AGI poses risks due to its potential to seek power and override reward provisions to maximize returns. The instrumental convergence thesis suggests that AGI would typically pursue external control. BoMAI, however, circumvents this issue by limiting reward maximization to within episodic boundaries, thus fostering unambitious behaviors.

Figure 1: Physical setup implementing BoMAI. Opening the door ends the episode. Information cannot escape otherwise.

Fundamental Setup and Causal Dependencies

BoMAI's interaction relies on a sealed room where episodic tasks are confined. These constraints mitigate incentives to affect external states, thus prioritizing internal task completion without interference. The setup ensures no actionable intervention outside world states within an episode.

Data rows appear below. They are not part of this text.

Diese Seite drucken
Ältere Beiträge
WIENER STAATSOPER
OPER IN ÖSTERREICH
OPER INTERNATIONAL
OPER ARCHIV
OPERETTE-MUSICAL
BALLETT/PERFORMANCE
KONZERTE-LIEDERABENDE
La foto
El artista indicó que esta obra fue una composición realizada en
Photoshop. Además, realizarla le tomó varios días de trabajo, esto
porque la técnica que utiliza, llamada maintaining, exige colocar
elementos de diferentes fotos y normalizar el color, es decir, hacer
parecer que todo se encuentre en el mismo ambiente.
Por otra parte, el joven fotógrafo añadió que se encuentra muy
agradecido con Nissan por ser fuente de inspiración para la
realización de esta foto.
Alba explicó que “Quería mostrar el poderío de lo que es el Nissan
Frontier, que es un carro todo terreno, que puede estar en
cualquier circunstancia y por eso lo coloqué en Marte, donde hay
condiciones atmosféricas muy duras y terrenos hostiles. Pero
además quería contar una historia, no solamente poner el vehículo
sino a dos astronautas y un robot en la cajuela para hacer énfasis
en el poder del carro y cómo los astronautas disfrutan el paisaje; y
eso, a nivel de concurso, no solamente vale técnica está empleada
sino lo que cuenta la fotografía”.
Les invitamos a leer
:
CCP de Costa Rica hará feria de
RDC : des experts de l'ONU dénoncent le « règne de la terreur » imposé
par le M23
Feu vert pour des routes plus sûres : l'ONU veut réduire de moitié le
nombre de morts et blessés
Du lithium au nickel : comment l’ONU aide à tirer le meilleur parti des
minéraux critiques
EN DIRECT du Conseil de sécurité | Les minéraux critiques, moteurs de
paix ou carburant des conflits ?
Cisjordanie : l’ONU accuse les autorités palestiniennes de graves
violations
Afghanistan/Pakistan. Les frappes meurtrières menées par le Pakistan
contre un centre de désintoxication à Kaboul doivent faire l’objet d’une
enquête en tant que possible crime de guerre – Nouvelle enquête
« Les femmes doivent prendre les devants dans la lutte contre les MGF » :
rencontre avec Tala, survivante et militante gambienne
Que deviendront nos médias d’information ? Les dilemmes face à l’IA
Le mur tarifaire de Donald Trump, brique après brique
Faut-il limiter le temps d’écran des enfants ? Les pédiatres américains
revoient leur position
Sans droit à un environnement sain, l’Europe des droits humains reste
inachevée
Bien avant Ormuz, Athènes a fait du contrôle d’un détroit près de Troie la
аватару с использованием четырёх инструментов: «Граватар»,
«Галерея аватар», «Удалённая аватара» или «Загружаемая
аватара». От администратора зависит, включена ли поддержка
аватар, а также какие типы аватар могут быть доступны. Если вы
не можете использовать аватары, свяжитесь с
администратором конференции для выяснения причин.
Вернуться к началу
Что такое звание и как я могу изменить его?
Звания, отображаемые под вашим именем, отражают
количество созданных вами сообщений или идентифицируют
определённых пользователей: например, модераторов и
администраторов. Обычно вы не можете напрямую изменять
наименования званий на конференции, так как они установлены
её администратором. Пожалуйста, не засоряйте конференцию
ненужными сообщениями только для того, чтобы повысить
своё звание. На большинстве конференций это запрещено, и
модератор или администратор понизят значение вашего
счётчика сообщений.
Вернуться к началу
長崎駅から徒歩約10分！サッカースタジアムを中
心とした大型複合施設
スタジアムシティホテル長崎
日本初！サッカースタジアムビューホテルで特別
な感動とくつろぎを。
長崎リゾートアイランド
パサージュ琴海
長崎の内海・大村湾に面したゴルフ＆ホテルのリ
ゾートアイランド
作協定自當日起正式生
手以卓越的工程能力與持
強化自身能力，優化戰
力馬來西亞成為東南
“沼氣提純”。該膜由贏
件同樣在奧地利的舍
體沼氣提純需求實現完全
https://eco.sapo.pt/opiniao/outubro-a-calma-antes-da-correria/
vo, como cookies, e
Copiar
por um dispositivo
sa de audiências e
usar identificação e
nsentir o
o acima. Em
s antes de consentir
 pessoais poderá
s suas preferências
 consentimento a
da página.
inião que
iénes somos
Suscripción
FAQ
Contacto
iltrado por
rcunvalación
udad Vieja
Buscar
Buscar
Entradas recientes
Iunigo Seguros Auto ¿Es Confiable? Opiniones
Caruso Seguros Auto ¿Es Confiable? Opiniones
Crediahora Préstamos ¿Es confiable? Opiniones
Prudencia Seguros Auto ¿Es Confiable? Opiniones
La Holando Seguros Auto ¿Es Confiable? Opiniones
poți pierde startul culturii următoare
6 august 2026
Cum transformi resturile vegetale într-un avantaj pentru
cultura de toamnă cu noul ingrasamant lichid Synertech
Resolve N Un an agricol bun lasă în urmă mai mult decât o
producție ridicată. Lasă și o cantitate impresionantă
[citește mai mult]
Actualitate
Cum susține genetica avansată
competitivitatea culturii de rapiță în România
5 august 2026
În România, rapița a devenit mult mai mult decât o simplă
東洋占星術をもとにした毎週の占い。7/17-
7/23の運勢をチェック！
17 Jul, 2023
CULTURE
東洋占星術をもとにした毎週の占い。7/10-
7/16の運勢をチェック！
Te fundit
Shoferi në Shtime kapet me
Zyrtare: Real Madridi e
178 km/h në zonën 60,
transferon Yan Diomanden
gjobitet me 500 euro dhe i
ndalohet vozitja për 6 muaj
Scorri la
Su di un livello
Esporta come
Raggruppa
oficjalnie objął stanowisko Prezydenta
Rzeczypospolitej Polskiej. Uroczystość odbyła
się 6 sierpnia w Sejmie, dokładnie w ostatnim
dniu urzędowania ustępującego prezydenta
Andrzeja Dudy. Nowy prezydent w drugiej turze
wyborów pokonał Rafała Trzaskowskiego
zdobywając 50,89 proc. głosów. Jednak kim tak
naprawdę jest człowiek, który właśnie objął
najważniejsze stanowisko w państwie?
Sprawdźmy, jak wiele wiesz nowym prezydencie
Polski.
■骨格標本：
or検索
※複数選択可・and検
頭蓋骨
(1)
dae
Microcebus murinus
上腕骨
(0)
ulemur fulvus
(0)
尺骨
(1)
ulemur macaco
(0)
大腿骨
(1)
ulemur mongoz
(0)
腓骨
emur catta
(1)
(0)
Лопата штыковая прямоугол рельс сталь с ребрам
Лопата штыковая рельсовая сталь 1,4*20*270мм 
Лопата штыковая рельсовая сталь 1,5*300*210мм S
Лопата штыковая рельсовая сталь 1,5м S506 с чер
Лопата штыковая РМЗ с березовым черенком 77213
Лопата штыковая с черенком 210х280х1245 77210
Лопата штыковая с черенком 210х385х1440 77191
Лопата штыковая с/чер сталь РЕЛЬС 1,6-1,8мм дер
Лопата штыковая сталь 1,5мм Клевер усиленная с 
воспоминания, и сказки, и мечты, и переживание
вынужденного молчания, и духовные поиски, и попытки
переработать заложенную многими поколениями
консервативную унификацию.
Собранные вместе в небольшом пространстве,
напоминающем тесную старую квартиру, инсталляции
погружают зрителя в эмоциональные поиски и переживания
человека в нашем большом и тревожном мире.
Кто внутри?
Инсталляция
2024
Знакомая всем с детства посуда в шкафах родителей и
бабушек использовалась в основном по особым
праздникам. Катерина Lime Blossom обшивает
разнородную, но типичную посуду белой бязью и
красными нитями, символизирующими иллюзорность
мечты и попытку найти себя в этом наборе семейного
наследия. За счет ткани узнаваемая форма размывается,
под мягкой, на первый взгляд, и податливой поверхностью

Figure 2: Causal dependencies governing the interaction between BoMAI and the environment. Unrolling this diagram for all timesteps gives the full causal graph.

Turing Machine Model for World-Modeling

BoMAI employs a specialized Turing machine architecture that penalizes space-intensive computation during episodes, encouraging models that regard the external world as static during episodic interactions. This approach theoretically enhances unambitious behavior by restricting computational resources allocated to external dynamics modeling.

Figure 3: A basic Turing machine architecture for defining a world-model.

Intelligence and Safety Results

BoMAI's algorithm, supported by Bayesian reinforcement learning principles, leads to intelligence results indicating that the exploration probability decreases over time. The On-Human-Policy and On-Star-Policy optimal prediction proofs affirm that predictions of BoMAI's world-model approach the true environment probabilities, ensuring accurate reward acquisition aligned with human-level intelligence metrics.

Practical Implications and Concerns

While BoMAI theoretically achieves unambitious AGI, practical concerns remain, such as its tractability and how task completion aligns with user intent. Introducing human-in-the-loop and iterative testing can refine task alignment, ensuring reliable outcomes and mitigating deceptive formulations.

Figure 4: Schematic diagram of an implementation of BoMAI's box.

Conclusion

BoMAI offers a theoretical pathway towards safe AGI development by addressing instrumental convergence risks. While computationally complex, BoMAI emphasizes the necessity of designing AGI systems that inherently restrict ambitions beyond their operational scope, ensuring alignment with specified tasks and safe deployment in human environments. The paper underscores the importance of theoretical models in guiding future tractable approximation for AGI.